Milan Cortina Olympics Figure Skating

MILAN (AP) — It seemed only fitting that Ilia Malinin was the first one to get his Olympic gold medal after the U.S. successfully defended its team title by holding off the Japanese on Sunday night in the three-day competition at the Milan Cortina Games.

After all, everything came down to him in the end.

With the teams tied after seven of eight performances, Malinin calmly delivered for the Americans. The 21-year-old nicknamed the “Quad God” landed five quadruple jumps and scored 200.03 points for his free skate, atoning for a mediocre short program — at least by his lofty standards — one night earlier. That was enough to beat Japanese sensation Shun Sato, who followed him to the ice, hit a trio of quads of his own, but could only manage 194.86 points in finishing second.

The U.S. finished with 69 points while Japan had 68, earning the silver medal for the second consecutive Olympics.

“I was like, ‘OK, I’m the deciding factor,'" Malinin said later, after the U.S. got the medal ceremony it was denied at the Beijing Games, when Russian doping held up their awards for more than two years. “'I need to just, you know, do what I need to do.'”

Malinin does it better than anyone in the world.

Matteo Rizzo delivered one of the best free skates of his career as Italy was trying to hold onto the bronze medal, allowing the host nation to finish third with 60 points. Georgia was fourth with 56 and still has never won a Winter Olympics medal.

The U.S. had a five-point lead over Japan after two days of competition. But the advantage dwindled to nothing when world champions Riku Miura and Ryuichi Kihara won the pairs free skate and Kaori Sakamoto won the women's free skate earlier Sunday night.

Leave it to the best closer in the business to come through for the Americans.

Malinin opened with a big quad flip, opted for a safer triple axel over his quad, and overcame a couple of mistakes along the way to finish with aplomb. The son of Olympic skaters Tatiana Malinina and Roman Skorniakov ended with back-to-back combos, a quad toe-triple flip and a quad salchow-triple axel, leaving a crowd full of American and Japanese fans roaring in approval.

“I knew that it was going to be a tiebreaker between the men’s event,” Malinin said, “so I really just went straight into this, and just went for it. It went exactly the way I wanted, the way I planned. And you know, I'm so thankful for that.”

It wasn't quite over yet. Sato did everything he could to give Japan a chance.

From his opening quad lutz to his finishing triple lutz, Sato was nearly perfect, producing an easier but cleaner program than Malinin had earlier. He pumped his fist the moment his music ended, then had to wait to hear whether it was enough.

It wasn't quite.

“I didn't really think about whether or not I could beat Ilia,” Sato said through a translator, “but I definitely wanted to do it.”

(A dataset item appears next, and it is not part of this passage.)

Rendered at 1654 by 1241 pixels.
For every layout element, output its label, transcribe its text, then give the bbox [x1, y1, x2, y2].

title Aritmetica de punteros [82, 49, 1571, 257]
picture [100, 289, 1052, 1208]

The pairs were first on the ice Sunday night, and Ellie Kam and Danny O'Shea put out the best free skate of their pairs career when the U.S. needed it the most, beating the Canadians to avoid dropping a much-needed point to the winning Japanese pairs team.

That point ended up being the margin of victory in the end.

Kam and O'Shea scored 135.36 points for their program, which opened with “Sweet Dreams” by the Eurythmics and finished with “Everybody Wants to Rule the World” by Tears for Fears. Miura and Kihara won the segment with a career-best of their own of 155.55 points, pulling the Japanese within two points of the Americans with two events remaining.

“We couldn’t be more proud to be able to perform under what we felt was so much energy,” said the 34-year-old O’Shea, who was an Olympic alternate in 2018 but is making his debut at the Winter Games. "We walked into the day, walked into the rink with positive emotions, with an offensive attitude, and that showed out there on the ice."

Then the women took the stage with the U.S. swapping out world champion Alysa Liu for Amber Glenn.

The three-time national champion spun out of her opening triple axel, the most difficult triple jump and one only she tried among the women, and Glenn had to add a late double toe loop after missing an earlier triple as part of a combination. Those two mistakes, and a couple of other errors along the way, left her with 138.62 points — and more crucially, third in the segment.

Kaori Sakamoto, the individual bronze medalist at the Beijing Games, won the free skate with 148.62 points, pulling Japan into a tie for the lead. Anastasiia Gubanova took second in the free skate as she tried to keep Georgia in the race for bronze.

“If an average person were to watch, they’d probably be like, ‘Oh, it’s fine. Just a few little things,' but as skating people we know, there were many, many, many points left out on the table,” Glenn said. "I did not feel or perform the way I wanted to. I physically didn’t feel great. My legs were feeling heavy, I was tired, I just didn’t feel my best, and I’ve been practicing here incredibly.

“It wasn’t how I wanted to feel,” Glenn added. “The adrenaline was really up and I think I just crashed a little bit.”

Fortunately for her, Malinin was there to pick the entire American team up.

“All of us are just so thrilled for all the work you put into this,” he said. “We cannot be here without each other.”